Minyanville: But there’s a relatively fixed stock of acreage.
Andreach: Right, so you need to increase the yield on each acre. Monsanto provides the tools necessary to improve yields.
Minyanville: The stock is down about 15% over the last six months.
Andreach: The stock price hasn’t been performing that great recently. Over the next year or so, bottom-line growth will be challenged. They have a Roundup business that has suffered from an influx of Chinese generic product, so they had to lower prices. But that will work itself out over the next year or so. Then the market will once again focus on the underlying growth in the drivers of the company’s profile going forward.
Minyanville: Turning to consumer staples, what’s to like about General Mills and Kellogg (K)?
Andreach: We bought these back in April. We are biased toward companies that have stable demand for their products. Both of these companies do. They sell at reasonable valuations, and they have very strong cost controls.
Also, if you believe in a return to some level of inflation, then you should focus on companies that show an ability to offset that inflation.

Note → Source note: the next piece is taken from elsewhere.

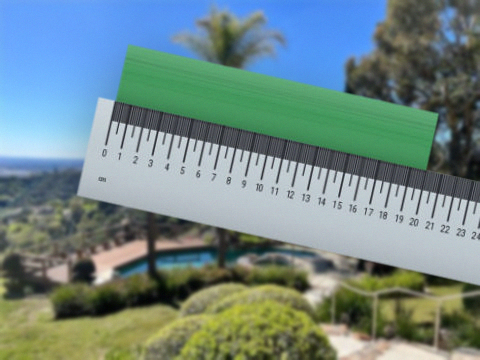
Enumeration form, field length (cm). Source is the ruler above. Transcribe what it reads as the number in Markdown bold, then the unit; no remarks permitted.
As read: **20** cm
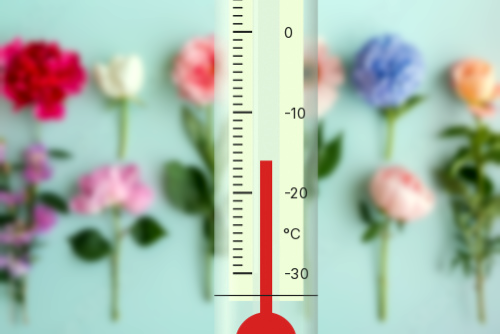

Minyanville: How do you feel about the banks?
Andreach: The truth is, we are still working through the process of getting the banks healthy. We are seeing elevated loan delinquencies. The yield curve is very steep right now. It’s tough to see how it will get much better for plain vanilla banks than it is now. And, of course, there is the commercial real-estate shoe that some feel has yet to fall. Banks are one area that we have a hard time getting comfortable with.
Minyanville: Thanks for your time, Christian.